[AVAILABLE DATA]:

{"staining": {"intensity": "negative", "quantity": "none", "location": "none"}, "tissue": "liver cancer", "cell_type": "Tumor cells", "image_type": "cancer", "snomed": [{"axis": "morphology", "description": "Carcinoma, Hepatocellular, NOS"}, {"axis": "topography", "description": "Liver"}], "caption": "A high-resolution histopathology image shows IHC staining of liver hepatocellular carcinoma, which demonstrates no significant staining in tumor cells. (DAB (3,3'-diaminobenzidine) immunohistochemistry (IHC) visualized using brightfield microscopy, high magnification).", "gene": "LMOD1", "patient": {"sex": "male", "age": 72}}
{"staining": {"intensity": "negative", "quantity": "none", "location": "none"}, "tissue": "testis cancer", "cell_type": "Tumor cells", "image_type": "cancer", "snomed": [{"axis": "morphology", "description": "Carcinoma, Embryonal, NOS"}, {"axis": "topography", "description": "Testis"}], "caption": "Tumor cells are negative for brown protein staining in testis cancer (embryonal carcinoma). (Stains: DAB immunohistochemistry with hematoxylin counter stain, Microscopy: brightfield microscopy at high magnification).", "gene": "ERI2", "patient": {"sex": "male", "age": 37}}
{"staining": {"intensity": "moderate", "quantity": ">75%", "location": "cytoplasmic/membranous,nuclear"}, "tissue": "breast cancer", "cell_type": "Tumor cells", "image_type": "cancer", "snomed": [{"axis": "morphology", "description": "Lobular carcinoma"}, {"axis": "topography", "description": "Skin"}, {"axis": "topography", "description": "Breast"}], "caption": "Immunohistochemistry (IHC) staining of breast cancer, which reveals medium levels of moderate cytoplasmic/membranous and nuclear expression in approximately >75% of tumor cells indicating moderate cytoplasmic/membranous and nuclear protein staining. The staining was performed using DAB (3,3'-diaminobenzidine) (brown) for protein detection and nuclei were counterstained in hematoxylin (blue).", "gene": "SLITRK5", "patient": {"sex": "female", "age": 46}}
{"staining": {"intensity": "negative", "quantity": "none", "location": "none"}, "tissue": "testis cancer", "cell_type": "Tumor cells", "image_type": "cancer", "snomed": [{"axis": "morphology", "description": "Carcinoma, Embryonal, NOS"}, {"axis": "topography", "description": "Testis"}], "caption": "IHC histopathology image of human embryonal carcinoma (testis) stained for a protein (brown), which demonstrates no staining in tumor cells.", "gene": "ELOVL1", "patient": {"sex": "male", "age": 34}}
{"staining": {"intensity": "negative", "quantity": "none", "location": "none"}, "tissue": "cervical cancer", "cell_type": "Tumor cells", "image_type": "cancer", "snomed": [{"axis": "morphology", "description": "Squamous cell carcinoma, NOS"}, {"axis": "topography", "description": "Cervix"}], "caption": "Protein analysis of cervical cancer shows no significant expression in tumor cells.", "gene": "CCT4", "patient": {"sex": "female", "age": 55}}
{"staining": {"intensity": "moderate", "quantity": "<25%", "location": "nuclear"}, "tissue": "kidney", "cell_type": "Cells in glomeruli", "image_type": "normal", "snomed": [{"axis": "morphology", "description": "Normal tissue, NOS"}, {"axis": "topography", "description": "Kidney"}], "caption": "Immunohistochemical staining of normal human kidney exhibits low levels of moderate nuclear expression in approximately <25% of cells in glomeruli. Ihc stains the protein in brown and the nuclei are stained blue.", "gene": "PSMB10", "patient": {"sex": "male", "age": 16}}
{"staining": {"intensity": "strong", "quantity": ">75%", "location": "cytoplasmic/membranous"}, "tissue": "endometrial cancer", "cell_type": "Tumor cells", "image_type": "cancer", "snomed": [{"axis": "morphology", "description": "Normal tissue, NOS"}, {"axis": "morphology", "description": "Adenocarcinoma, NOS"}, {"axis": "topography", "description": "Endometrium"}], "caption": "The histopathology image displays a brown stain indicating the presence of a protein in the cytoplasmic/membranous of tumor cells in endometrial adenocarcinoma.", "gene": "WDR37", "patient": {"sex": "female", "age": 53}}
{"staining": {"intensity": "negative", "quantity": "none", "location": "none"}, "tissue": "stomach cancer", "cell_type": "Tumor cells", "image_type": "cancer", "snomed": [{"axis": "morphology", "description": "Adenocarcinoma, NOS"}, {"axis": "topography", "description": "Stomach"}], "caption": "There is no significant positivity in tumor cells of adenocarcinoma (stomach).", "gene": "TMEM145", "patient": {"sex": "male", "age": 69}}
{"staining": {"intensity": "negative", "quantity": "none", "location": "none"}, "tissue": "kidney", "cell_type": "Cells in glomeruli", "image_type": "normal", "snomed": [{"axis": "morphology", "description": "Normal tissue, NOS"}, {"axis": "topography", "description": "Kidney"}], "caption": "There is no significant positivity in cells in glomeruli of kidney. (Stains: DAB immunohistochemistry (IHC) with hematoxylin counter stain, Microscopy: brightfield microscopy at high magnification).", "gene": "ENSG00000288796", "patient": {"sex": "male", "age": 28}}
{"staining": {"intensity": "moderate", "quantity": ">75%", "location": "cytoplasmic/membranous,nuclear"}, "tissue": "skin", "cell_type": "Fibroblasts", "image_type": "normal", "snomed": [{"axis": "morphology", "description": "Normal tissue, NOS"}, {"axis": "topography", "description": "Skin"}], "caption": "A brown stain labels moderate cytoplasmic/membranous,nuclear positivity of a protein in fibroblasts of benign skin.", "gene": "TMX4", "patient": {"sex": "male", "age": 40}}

[TASK STATEMENT]: Please output the listing in full, exactly as it was given above.

[RESPONSE FOR THIS EXERCISE]:
{"staining": {"intensity": "negative", "quantity": "none", "location": "none"}, "tissue": "liver cancer", "cell_type": "Tumor cells", "image_type": "cancer", "snomed": [{"axis": "morphology", "description": "Carcinoma, Hepatocellular, NOS"}, {"axis": "topography", "description": "Liver"}], "caption": "A high-resolution histopathology image shows IHC staining of liver hepatocellular carcinoma, which demonstrates no significant staining in tumor cells. (DAB (3,3'-diaminobenzidine) immunohistochemistry (IHC) visualized using brightfield microscopy, high magnification).", "gene": "LMOD1", "patient": {"sex": "male", "age": 72}}
{"staining": {"intensity": "negative", "quantity": "none", "location": "none"}, "tissue": "testis cancer", "cell_type": "Tumor cells", "image_type": "cancer", "snomed": [{"axis": "morphology", "description": "Carcinoma, Embryonal, NOS"}, {"axis": "topography", "description": "Testis"}], "caption": "Tumor cells are negative for brown protein staining in testis cancer (embryonal carcinoma). (Stains: DAB immunohistochemistry with hematoxylin counter stain, Microscopy: brightfield microscopy at high magnification).", "gene": "ERI2", "patient": {"sex": "male", "age": 37}}
{"staining": {"intensity": "moderate", "quantity": ">75%", "location": "cytoplasmic/membranous,nuclear"}, "tissue": "breast cancer", "cell_type": "Tumor cells", "image_type": "cancer", "snomed": [{"axis": "morphology", "description": "Lobular carcinoma"}, {"axis": "topography", "description": "Skin"}, {"axis": "topography", "description": "Breast"}], "caption": "Immunohistochemistry (IHC) staining of breast cancer, which reveals medium levels of moderate cytoplasmic/membranous and nuclear expression in approximately >75% of tumor cells indicating moderate cytoplasmic/membranous and nuclear protein staining. The staining was performed using DAB (3,3'-diaminobenzidine) (brown) for protein detection and nuclei were counterstained in hematoxylin (blue).", "gene": "SLITRK5", "patient": {"sex": "female", "age": 46}}
{"staining": {"intensity": "negative", "quantity": "none", "location": "none"}, "tissue": "testis cancer", "cell_type": "Tumor cells", "image_type": "cancer", "snomed": [{"axis": "morphology", "description": "Carcinoma, Embryonal, NOS"}, {"axis": "topography", "description": "Testis"}], "caption": "IHC histopathology image of human embryonal carcinoma (testis) stained for a protein (brown), which demonstrates no staining in tumor cells.", "gene": "ELOVL1", "patient": {"sex": "male", "age": 34}}
{"staining": {"intensity": "negative", "quantity": "none", "location": "none"}, "tissue": "cervical cancer", "cell_type": "Tumor cells", "image_type": "cancer", "snomed": [{"axis": "morphology", "description": "Squamous cell carcinoma, NOS"}, {"axis": "topography", "description": "Cervix"}], "caption": "Protein analysis of cervical cancer shows no significant expression in tumor cells.", "gene": "CCT4", "patient": {"sex": "female", "age": 55}}
{"staining": {"intensity": "moderate", "quantity": "<25%", "location": "nuclear"}, "tissue": "kidney", "cell_type": "Cells in glomeruli", "image_type": "normal", "snomed": [{"axis": "morphology", "description": "Normal tissue, NOS"}, {"axis": "topography", "description": "Kidney"}], "caption": "Immunohistochemical staining of normal human kidney exhibits low levels of moderate nuclear expression in approximately <25% of cells in glomeruli. Ihc stains the protein in brown and the nuclei are stained blue.", "gene": "PSMB10", "patient": {"sex": "male", "age": 16}}
{"staining": {"intensity": "strong", "quantity": ">75%", "location": "cytoplasmic/membranous"}, "tissue": "endometrial cancer", "cell_type": "Tumor cells", "image_type": "cancer", "snomed": [{"axis": "morphology", "description": "Normal tissue, NOS"}, {"axis": "morphology", "description": "Adenocarcinoma, NOS"}, {"axis": "topography", "description": "Endometrium"}], "caption": "The histopathology image displays a brown stain indicating the presence of a protein in the cytoplasmic/membranous of tumor cells in endometrial adenocarcinoma.", "gene": "WDR37", "patient": {"sex": "female", "age": 53}}
{"staining": {"intensity": "negative", "quantity": "none", "location": "none"}, "tissue": "stomach cancer", "cell_type": "Tumor cells", "image_type": "cancer", "snomed": [{"axis": "morphology", "description": "Adenocarcinoma, NOS"}, {"axis": "topography", "description": "Stomach"}], "caption": "There is no significant positivity in tumor cells of adenocarcinoma (stomach).", "gene": "TMEM145", "patient": {"sex": "male", "age": 69}}
{"staining": {"intensity": "negative", "quantity": "none", "location": "none"}, "tissue": "kidney", "cell_type": "Cells in glomeruli", "image_type": "normal", "snomed": [{"axis": "morphology", "description": "Normal tissue, NOS"}, {"axis": "topography", "description": "Kidney"}], "caption": "There is no significant positivity in cells in glomeruli of kidney. (Stains: DAB immunohistochemistry (IHC) with hematoxylin counter stain, Microscopy: brightfield microscopy at high magnification).", "gene": "ENSG00000288796", "patient": {"sex": "male", "age": 28}}
{"staining": {"intensity": "moderate", "quantity": ">75%", "location": "cytoplasmic/membranous,nuclear"}, "tissue": "skin", "cell_type": "Fibroblasts", "image_type": "normal", "snomed": [{"axis": "morphology", "description": "Normal tissue, NOS"}, {"axis": "topography", "description": "Skin"}], "caption": "A brown stain labels moderate cytoplasmic/membranous,nuclear positivity of a protein in fibroblasts of benign skin.", "gene": "TMX4", "patient": {"sex": "male", "age": 40}}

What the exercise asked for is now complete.